+++ Data shown
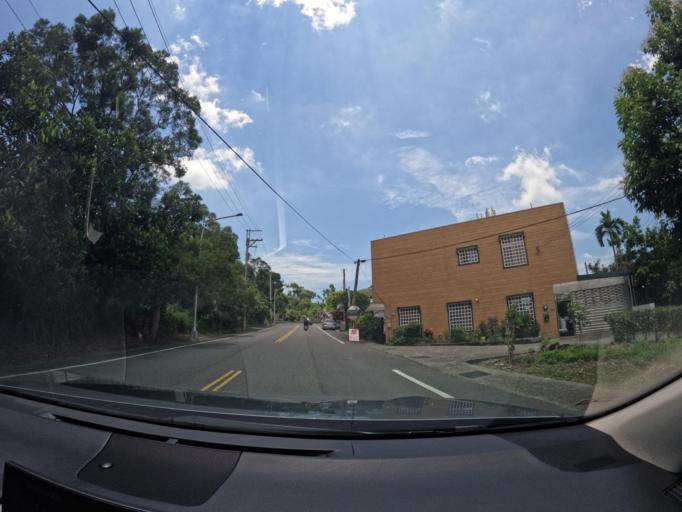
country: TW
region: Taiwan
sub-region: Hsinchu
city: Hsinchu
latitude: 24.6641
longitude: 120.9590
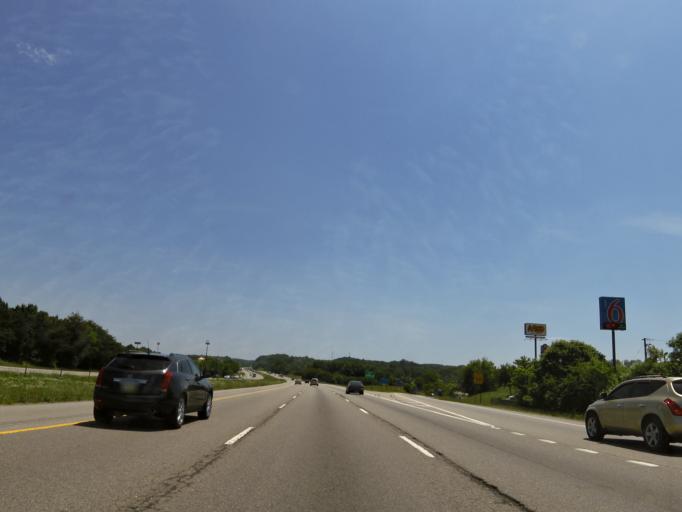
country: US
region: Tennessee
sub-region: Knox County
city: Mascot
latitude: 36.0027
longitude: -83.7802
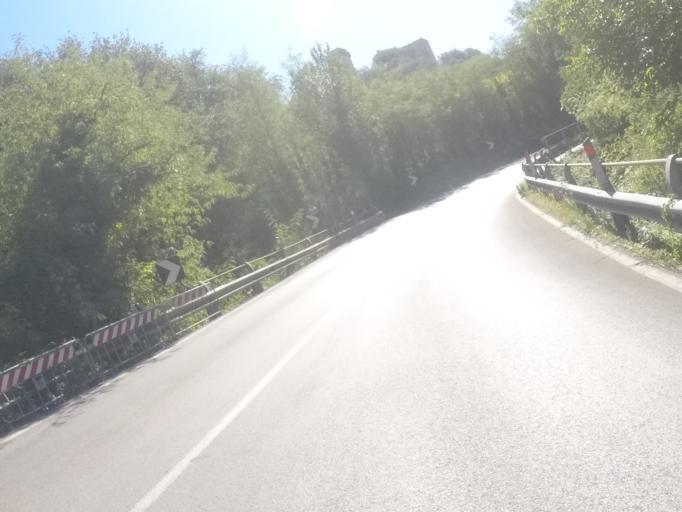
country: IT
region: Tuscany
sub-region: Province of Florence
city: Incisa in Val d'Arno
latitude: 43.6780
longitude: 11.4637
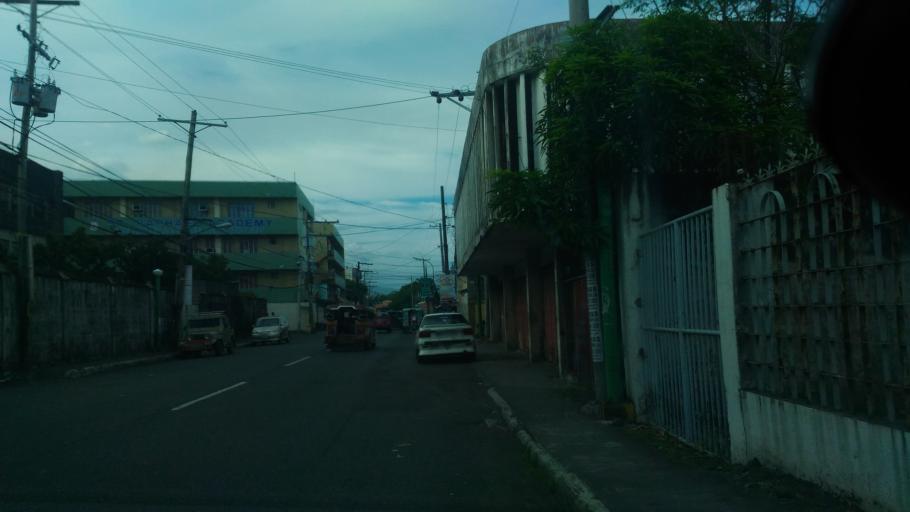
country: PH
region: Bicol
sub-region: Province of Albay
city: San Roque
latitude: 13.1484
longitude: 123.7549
++++++
§ **Goal**
Lay out the lines above as a numbered list, leaving out any blank lines and omitting the pictures.

§ **Response**
1. country: TW
2. region: Taiwan
3. sub-region: Hsinchu
4. city: Hsinchu
5. latitude: 24.6641
6. longitude: 120.9590
7. country: US
8. region: Tennessee
9. sub-region: Knox County
10. city: Mascot
11. latitude: 36.0027
12. longitude: -83.7802
13. country: IT
14. region: Tuscany
15. sub-region: Province of Florence
16. city: Incisa in Val d'Arno
17. latitude: 43.6780
18. longitude: 11.4637
19. country: PH
20. region: Bicol
21. sub-region: Province of Albay
22. city: San Roque
23. latitude: 13.1484
24. longitude: 123.7549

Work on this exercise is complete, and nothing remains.